The goal of operational excellence is to get new features and bug fixes into customers’ hands quickly and reliably. Organizations that invest in operational excellence consistently delight customers while building new features, making changes, and dealing with failures. Along the way, operational excellence drives towards continuous integration and continuous delivery (CI/CD) by helping developers achieve high quality results consistently.

Design principles

The following are the design principles for operational excellence in the cloud:

  • Organize teams around business outcomes: The ability of a team to achieve business outcomes comes from leadership vision, effective operations, and a business-aligned operating model. Leadership should be fully invested and committed to a CloudOps transformation with a suitable cloud operating model that incentivizes teams to operate in the most efficient way and meet business outcomes. The right operating model uses people, process, and technology capabilities to scale, optimize for productivity, and differentiate through agility, responsiveness, and adaptation. The organization's long-term vision is translated into goals that are communicated across the enterprise to stakeholders and consumers of your cloud services. Goals and operational KPIs are aligned at all levels. This practice sustains the long-term value derived from implementing the following design principles.

  • Implement observability for actionable insights: Gain a comprehensive understanding of workload behavior, performance, reliability, cost, and health. Establish key performance indicators (KPIs) and leverage observability telemetry to make informed decisions and take prompt action when business outcomes are at risk. Proactively improve performance, reliability, and cost based on actionable observability data.

  • Safely automate where possible: In the cloud, you can apply the same engineering discipline that you use for application code to your entire environment. You can define your entire workload and its operations (applications, infrastructure, configuration, and procedures) as code, and update it. You can then automate your workload’s operations by initiating them in response to events. In the cloud, you can employ automation safety by configuring guardrails, including rate control, error thresholds, and approvals. Through effective automation, you can achieve consistent responses to events, limit human error, and reduce operator toil.

  • Make frequent, small, reversible changes: Design workloads that are scalable and loosely coupled to permit components to be updated regularly. Automated deployment techniques together with smaller, incremental changes reduces the blast radius and allows for faster reversal when failures occur. This increases confidence to deliver beneficial changes to your workload while maintaining quality and adapting quickly to changes in market conditions.

  • Refine operations procedures frequently: As you evolve your workloads, evolve your operations appropriately. As you use operations procedures, look for opportunities to improve them. Hold regular reviews and validate that all procedures are effective and that teams are familiar with them. Where gaps are identified, update procedures accordingly. Communicate procedural updates to all stakeholders and teams. Gamify your operations to share best practices and educate teams.

  • Anticipate failure: Maximize operational success by driving failure scenarios to understand the workload’s risk profile and its impact on your business outcomes. Test the effectiveness of your procedures and your team’s response against these simulated failures. Make informed decisions to manage open risks that are identified by your testing.

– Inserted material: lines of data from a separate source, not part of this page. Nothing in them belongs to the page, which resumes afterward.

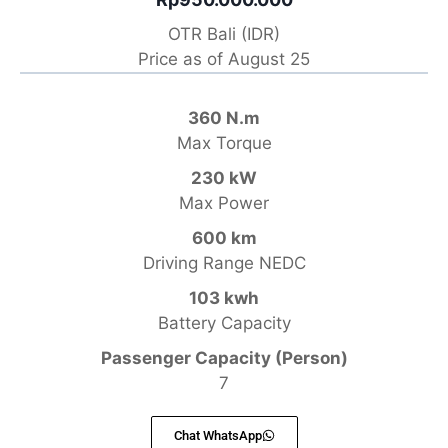
OTR Bali (IDR)
Price as of August 25
360 N.m
Max Torque
230 kW
Max Power
600 km
Driving Range NEDC
103 kwh
Battery Capacity
Passenger Capacity (Person)
7
Chat WhatsApp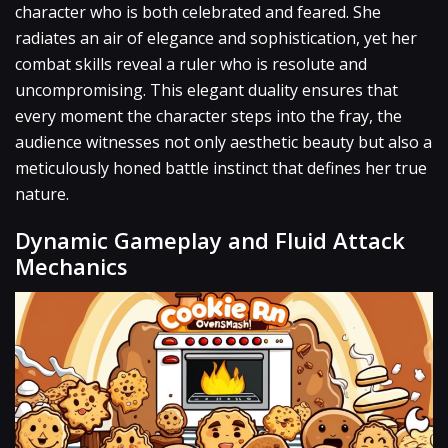
character who is both celebrated and feared. She
radiates an air of elegance and sophistication, yet her
combat skills reveal a ruler who is resolute and
uncompromising. This elegant duality ensures that
every moment the character steps into the fray, the
audience witnesses not only aesthetic beauty but also a
meticulously honed battle instinct that defines her true
nature.
Dynamic Gameplay and Fluid Attack
Mechanics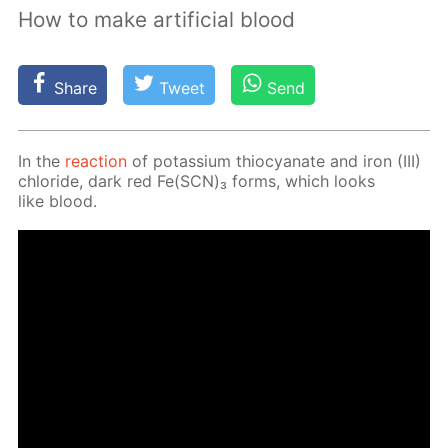
How to make artificial blood
Share
Tweet
Send
In the
re­ac­tion
of potas­si­um thio­cyanate and iron (III)
chlo­ride, dark red Fe(SCN)₃ forms, which looks
like blood.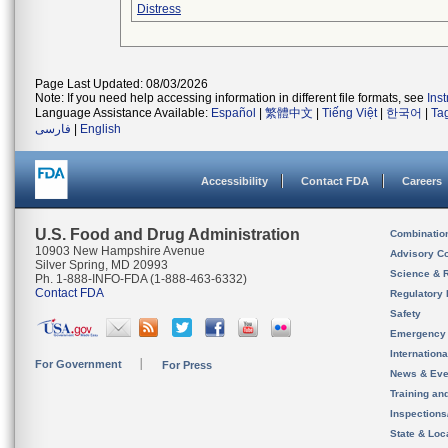
Distress
Page Last Updated: 08/03/2026
Note: If you need help accessing information in different file formats, see
Ins
Language Assistance Available:
Español
|
繁體中文
|
Tiếng Việt
|
한국어
|
Ta
فارسی
|
English
Accessibility
Contact FDA
Careers
U.S. Food and Drug Administration
Combinatio
10903 New Hampshire Avenue
Advisory C
Silver Spring, MD 20993
Science & 
Ph. 1-888-INFO-FDA (1-888-463-6332)
Contact FDA
Regulatory 
Safety
Emergency
Internation
For Government
For Press
News & Eve
Training an
Inspection
State & Loca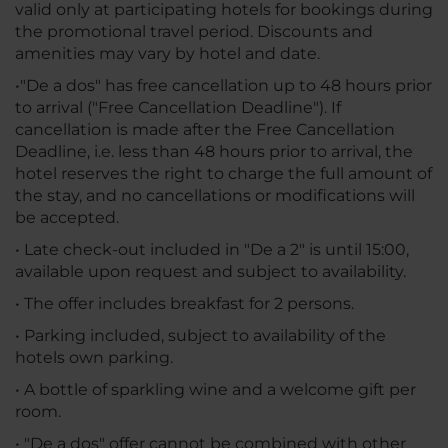
valid only at participating hotels for bookings during
the promotional travel period. Discounts and
amenities may vary by hotel and date.
•"De a dos" has free cancellation up to 48 hours prior
to arrival ("Free Cancellation Deadline"). If
cancellation is made after the Free Cancellation
Deadline, i.e. less than 48 hours prior to arrival, the
hotel reserves the right to charge the full amount of
the stay, and no cancellations or modifications will
be accepted.
• Late check-out included in "De a 2" is until 15:00,
available upon request and subject to availability.
• The offer includes breakfast for 2 persons.
• Parking included, subject to availability of the
hotels own parking.
• A bottle of sparkling wine and a welcome gift per
room.
• "De a dos" offer cannot be combined with other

  • Learn from all operational events and metrics: Drive improvement through lessons learned from all operational events and failures. Share what is learned across teams and through the entire organization. Learnings should highlight data and anecdotes on how operations contribute to business outcomes.

  • Use managed services: Reduce operational burden by using AWS managed services where possible. Build operational procedures around interactions with those services.

Definition

There are four best practice areas for operational excellence in the cloud:

  • Organization

  • Prepare

  • Operate

  • Evolve

Your organization’s leadership defines business objectives. Your organization must understand requirements and priorities and use these to organize and conduct work to support the achievement of business outcomes. Your workload must emit the information necessary to support it. Implementing services to activate integration, deployment, and delivery of your workload will create an increased flow of beneficial changes into production by automating repetitive processes.

There may be risks inherent in the operation of your workload. You must understand those risks and make an informed decision to enter production. Your teams must be able to support your workload. Business and operational metrics derived from desired business outcomes will help you to understand the health of your workload, your operations activities, and respond to incidents. Your priorities will change as your business needs and business environment changes. Use these as a feedback loop to continually drive improvement for your organization and the operation of your workload.